The songs work, and Diggle sells them beautifully, even if one of their greatest qualities, the delivery of sadly deceased singer-songwriter Pete Shelley, is missing. Watching the band prompts some big questions. How do you be a punk at 69? Do you faithfully invoke the past, trust the audience to bring their personal associations to your music and let them complete the performance? Do you fake the emotions that inspired these songs you wrote and played when you were a teenager? Do you find new sources of anger? Do you use the songs as a time travel machine and make it a purely personal experience?
Buzzcocks are spared from this conundrum with qualities shared by few of their contemporaries: Popnous and a sense of humour. Shelley's wry, queer outsider takes on northern English adolescent lives are still so joyous, declarative and honest that the collective act of their performance becomes the answer.
"This next song is for the people of Gaza," Diggle says, now deep into the set and without a hint of exhaustion. As the band begin Autonomy, a song whose title he used for his autobiography, cries of "Free Palestine" and loud cheers echo around the room. The fist we saw raised in welcome when he arrived on the stage takes on a new meaning when he punches the air now. It's a reminder of what other bands on the series of Rock Against Racism concerts of the late 1970s did best: they used their profile to highlight struggles faced by others and ensured the door was left open for post-punk to become a far more diverse style of music.
By the end of Autonomy, we are treated to perhaps the biggest singalong of the night and one of the greatest odes to sustaining sexual tension ever written: Why Can't I Touch It? It's a perfect example of how the band capture the frailties of adolescence and elevate them with songwriting for three minutes.

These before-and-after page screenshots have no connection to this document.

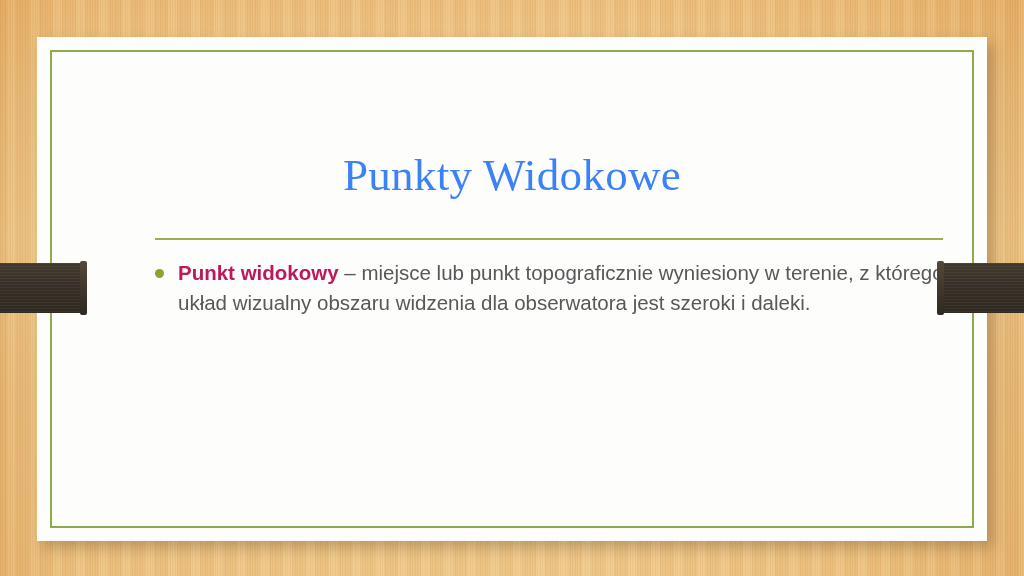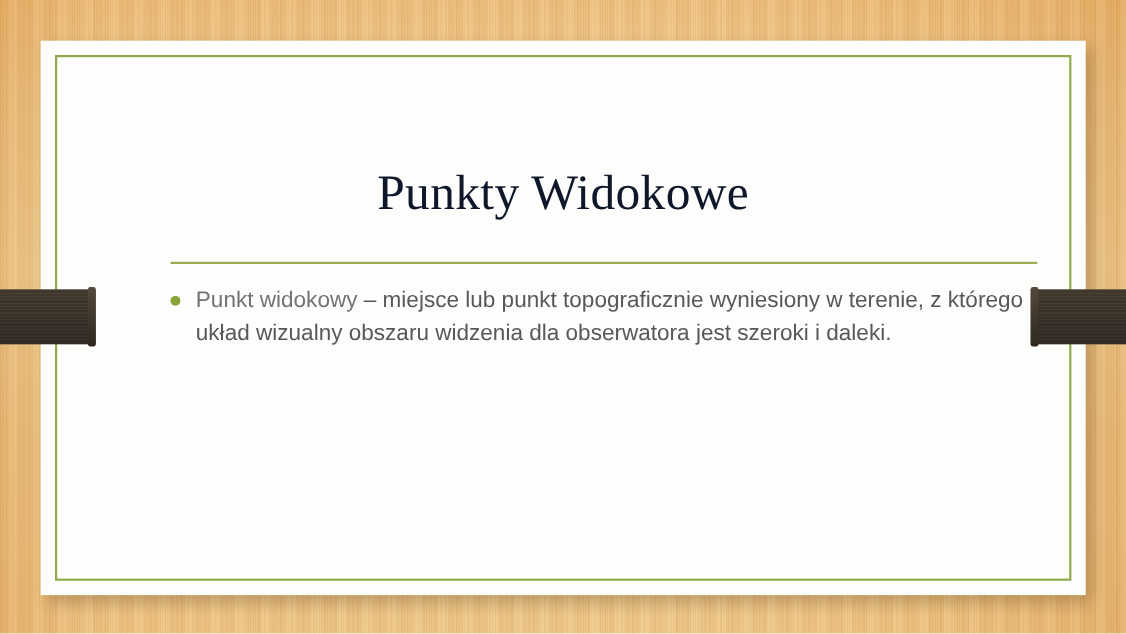--- a/index.html
+++ b/index.html
@@ -118,21 +118,21 @@
 
   .slide-title {
     position: absolute;
     left: 0;
     right: 0;
     top: 116px;
     text-align: center;
     font-family: "Liberation Serif", "DejaVu Serif", serif;
     font-size: 45px;
     font-weight: 400;
-    color: #0f172a;
+    color: #3b82f6;
     letter-spacing: 0.3px;
     line-height: 1;
   }
 
   .title-rule {
     position: absolute;
     left: 118px;
     top: 201px;
     width: 788px;
     height: 2px;
@@ -160,22 +160,22 @@
     position: absolute;
     left: 5px;
     top: 11px;
     width: 9px;
     height: 9px;
     border-radius: 50%;
     background: #8aa336;
   }
   .bullet-text { display: inline; }
   .term-strong {
-    font-weight: normal;
-    color: #737373;
+    font-weight: bold;
+    color: #be185d;
   }
 </style>
 </head>
 <body>
 
 <div class="slide-stage">
 
   <div class="wood-backdrop"></div>
 
   <div class="slide-card">

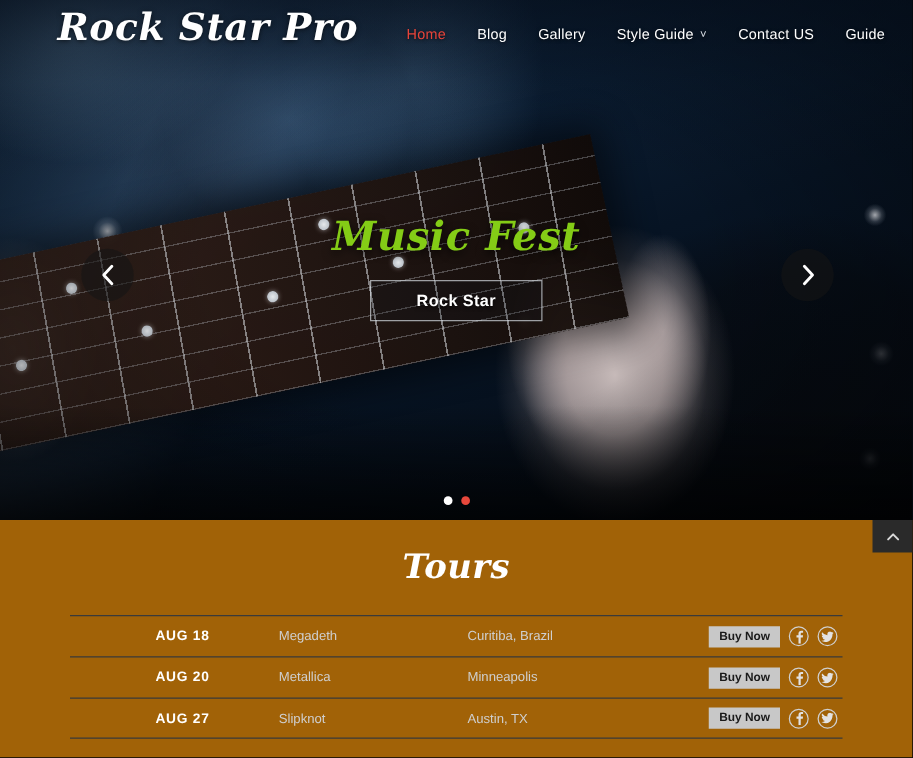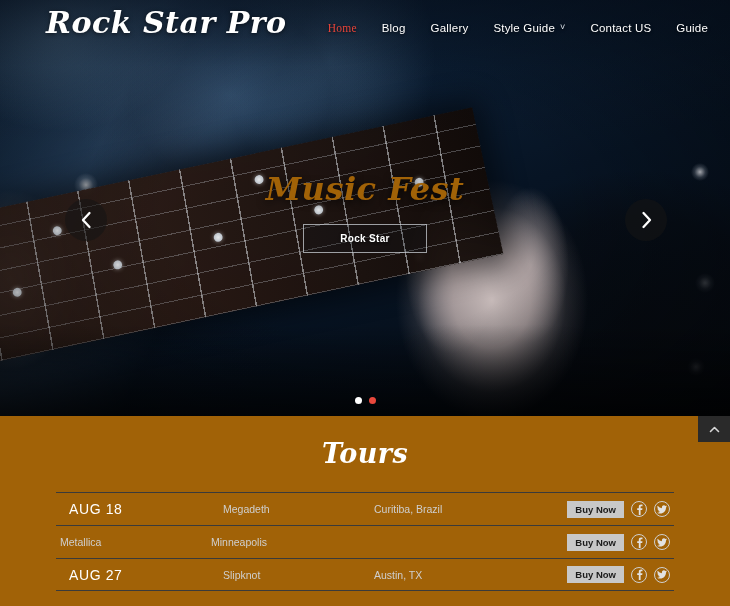--- a/index.html
+++ b/index.html
@@ -98,45 +98,45 @@
     margin-left:auto;
     display:flex; align-items:center; gap:25px;
     padding-top:14px;
   }
   .nav-item {
     font-size:11.5px; color:#ffffff;
     letter-spacing:0.2px; cursor:pointer;
     display:flex; align-items:center; gap:5px;
     text-shadow:0 1px 3px rgba(0,0,0,0.65);
   }
-  .nav-item.active { color:#e8443a;font-family:Liberation Serif, serif; }
+  .nav-item.active { color:#e8443a; }
   .caret {
     display:inline-block;
     font-size:9px; color:#dfe6ed; line-height:1;
     transform:translateY(-1px);
   }
 
   
   .hero-caption {
     position:absolute; left:0; right:0; top:170px;
     z-index:10; text-align:center;
   }
   .hero-title {
     font-family:"DejaVu Serif", serif;
     font-style:italic; font-weight:700;
-    font-size:32px; color:#a16207;
+    font-size:32px; color:#84cc16;
     letter-spacing:0.5px;
     text-shadow:0 2px 8px rgba(0,0,0,0.75);
   }
   .hero-btn {
     display:inline-block; margin-top:16px;
     padding:8px 36px;
     border:1px solid rgba(230,236,242,0.65);
     background:rgba(12,20,32,0.18);
-    color:#ffffff; font-size:10px; font-weight:700;
+    color:#ffffff; font-size:13px; font-weight:700;
     letter-spacing:0.3px; cursor:pointer;
     text-shadow:0 1px 3px rgba(0,0,0,0.7);
   }
 
   
   .slider-arrow {
     position:absolute; top:199px; z-index:15;
     width:42px; height:42px; border-radius:50%;
     background:rgba(20,20,20,0.58);
     display:flex; align-items:center; justify-content:center;
@@ -172,22 +172,22 @@
   .tour-table { width:618px; margin:0 auto; }
   .tour-row {
     display:flex; align-items:center;
     height:33px;
     border-top:1px solid #3a3a3a;
     padding:0 4px;
   }
   .tour-row:last-child { border-bottom:1px solid #3a3a3a; }
   .col-date {
     width:163px;
-    font-size:14px; font-weight:400; color:#ffffff;
-    letter-spacing:0.6px; padding-left:9px;
+    font-size:11px; font-weight:700; color:#ffffff;
+    letter-spacing:0.6px; padding-left:9px;text-align:center;
   }
   .col-band { width:150px; font-size:10.5px; color:#cfcfcf; }
   .col-place { flex:1; font-size:10.5px; color:#cfcfcf; padding-left:1px; }
   .col-actions { display:flex; align-items:center; gap:7px; }
   .buy-btn {
     background:#c8c8c8; color:#1a1a1a;
     font-size:9.5px; font-weight:700;
     padding:3px 8px; cursor:pointer;
     white-space:nowrap;
   }
@@ -295,20 +295,21 @@
         </span>
         <span class="soc">
           <svg width="10" height="9" viewBox="0 0 10 9" aria-hidden="true">
             <path d="M10 1.2c-0.37 0.16-0.76 0.27-1.18 0.32 0.42-0.25 0.75-0.65 0.9-1.13-0.4 0.24-0.84 0.41-1.3 0.5A2.05 2.05 0 0 0 4.93 2.76c0 0.16 0.02 0.32 0.05 0.47A5.82 5.82 0 0 1 0.7 0.83a2.05 2.05 0 0 0 0.63 2.74 2.03 2.03 0 0 1-0.93-0.26v0.03c0 0.99 0.7 1.82 1.64 2.01a2.06 2.06 0 0 1-0.92 0.04 2.05 2.05 0 0 0 1.91 1.42A4.11 4.11 0 0 1 0 7.66 5.8 5.8 0 0 0 3.15 8.58c3.77 0 5.84-3.13 5.84-5.84l-0.01-0.27A4.17 4.17 0 0 0 10 1.2z" fill="currentColor"></path>
           </svg>
         </span>
       </div>
     </div>
 
     <div class="tour-row">
+      <div class="col-date">AUG 20</div>
       <div class="col-band">Metallica</div>
       <div class="col-place">Minneapolis</div>
       <div class="col-actions">
         <span class="buy-btn">Buy Now</span>
         <span class="soc">
           <svg width="7" height="11" viewBox="0 0 7 11" aria-hidden="true">
             <path d="M4.6 11V6H6.2l0.25-1.8H4.6V3.1c0-0.52 0.15-0.87 0.9-0.87H6.5V0.6C6.27 0.57 5.72 0.5 5.07 0.5c-1.35 0-2.28 0.83-2.28 2.35V4.2H1.2V6h1.59v5z" fill="currentColor"></path>
           </svg>
         </span>
         <span class="soc">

Swathes of pop punk enthusiasts have followed in their wake, but none have captured the power inherent in the naive simplicity of a song like this. “It’s Friday night in Melbourne. Is everyone having fun?” asks Diggle as another of their hits, Love You More, fades away. The first part of his statement may be wrong, but the second part is spot on. When you can follow any statement with Orgasm Addict and Boredom – two of the greatest punk songs ever written – all will be forgiven.

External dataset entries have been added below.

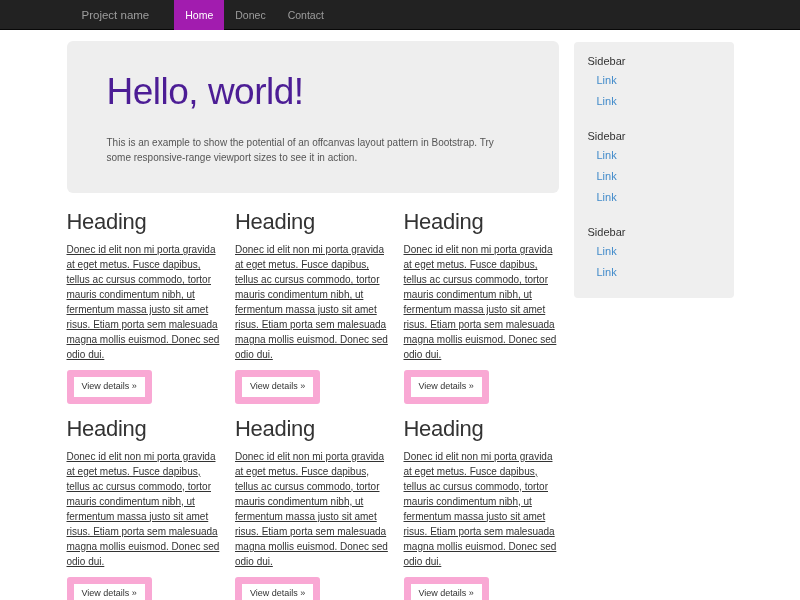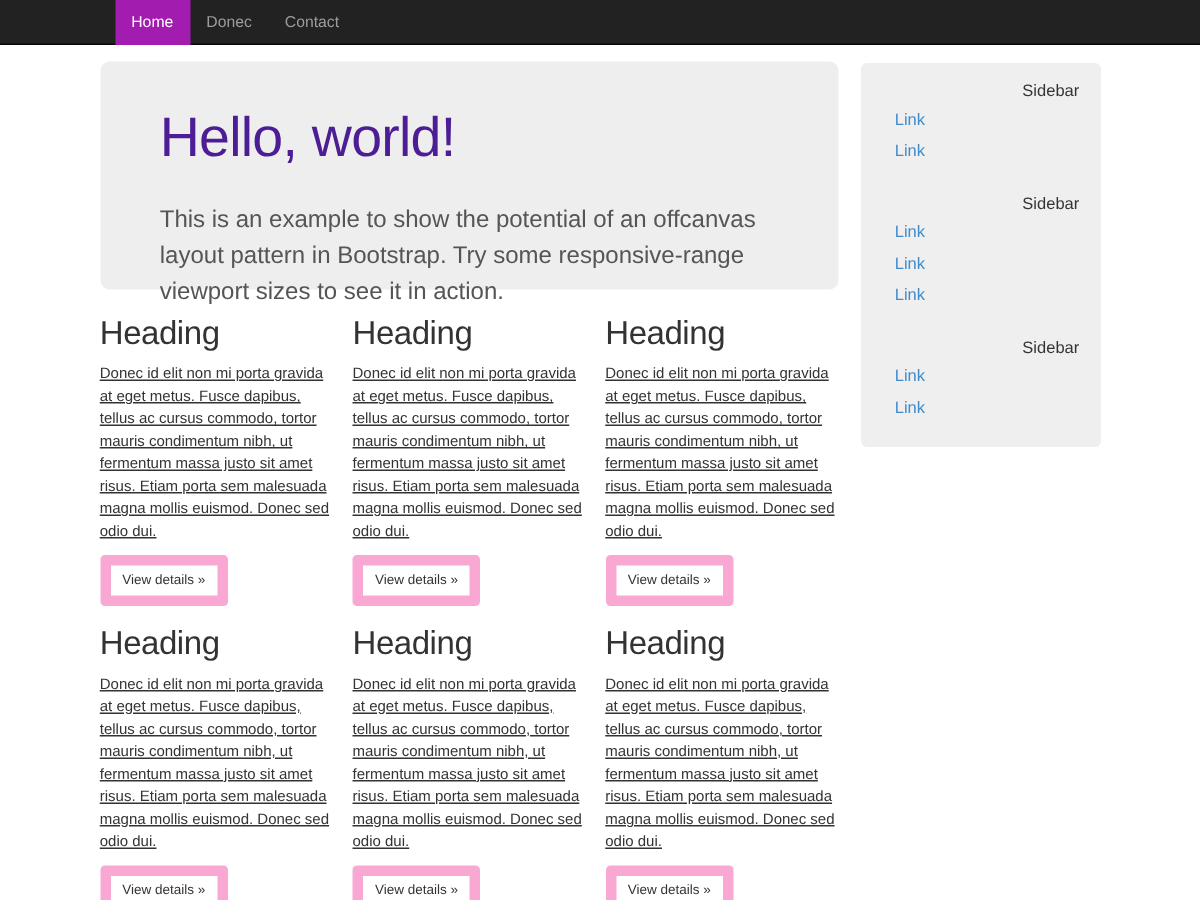--- a/index.html
+++ b/index.html
@@ -36,30 +36,30 @@
   
   .jumbotron {
     background: #eeeeee; border-radius: 6px;
     padding: 30px 40px 32px 40px; height: 152px;
   }
   .jumbotron h1 {
     font-size: 37px; font-weight: normal; color: #4c1d95;
     letter-spacing: -0.5px; margin-bottom: 22px;
   }
   .jumbotron p {
-    font-size: 16px; color: #555555; line-height: 1.5; max-width: 420px;
+    font-size: 10px; color: #555555; line-height: 1.5; max-width: 420px;
   }
 
   
   .sidebar {
     background: #efefef; border-radius: 4px; margin-top: 1px;
     padding: 13px 14px 16px 14px;
   }
   .sidebar-heading {
-    font-size: 11px; font-weight: normal; color: #333333; margin: 19px 0 2px 0; text-align: right;
+    font-size: 11px; font-weight: normal; color: #333333; margin: 19px 0 2px 0;
   }
   .sidebar-group:first-child .sidebar-heading { margin-top: 0; }
   .sidebar-link {
     display: block; color: #428bca; font-size: 11px; padding: 4.5px 0 4.5px 9px;
   }
 
   
   .cards-row { display: flex; justify-content: space-between; margin-top: 16px; }
   .cards-row-2 { margin-top: 12px; }
   .card { width: 155px; }
@@ -77,20 +77,21 @@
   
   .footer { margin-top: 26px; }
   .footer-divider { border: none; border-top: 1px solid #e5e5e5; }
   .footer p { font-size: 12px; color: #777777; padding: 12px 0 20px 0; }
 </style>
 </head>
 <body>
 
 <nav class="navbar">
   <div class="container">
+    <a href="#" class="navbar-brand">Project name</a>
     <ul class="navbar-nav">
       <li>
           <a href="#" class="active">Home</a>
         </li>
       <li>
           <a href="#">Donec</a>
         </li>
       <li>
           <a href="#">Contact</a>
         </li>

Why Diggle is wearing an Australian sporting t-shirt for the encore and has an Australian flag over his amplifier is never addressed. Perhaps it was, but his Mancunian accent is so strong and enthusiasm so great that most of his banter was reduced to enthusiastic gestures and endorsements of whatever is going on around him, which is kind of what punk shows were all about anyway.
As the band careen toward the end of their six-song encore with the unfailingly great Ever Fallen In Love and Harmony In My Head, a small moshpit bursts to life in front of Diggle, arresting the attention of the security guards who let it play out. Even as he leaves the stage, Diggle is leaping, bounding, full of life, the perfect vehicle for what punk did best: genuine life-affirming music that found a virtue in simplicity and the songs to match it.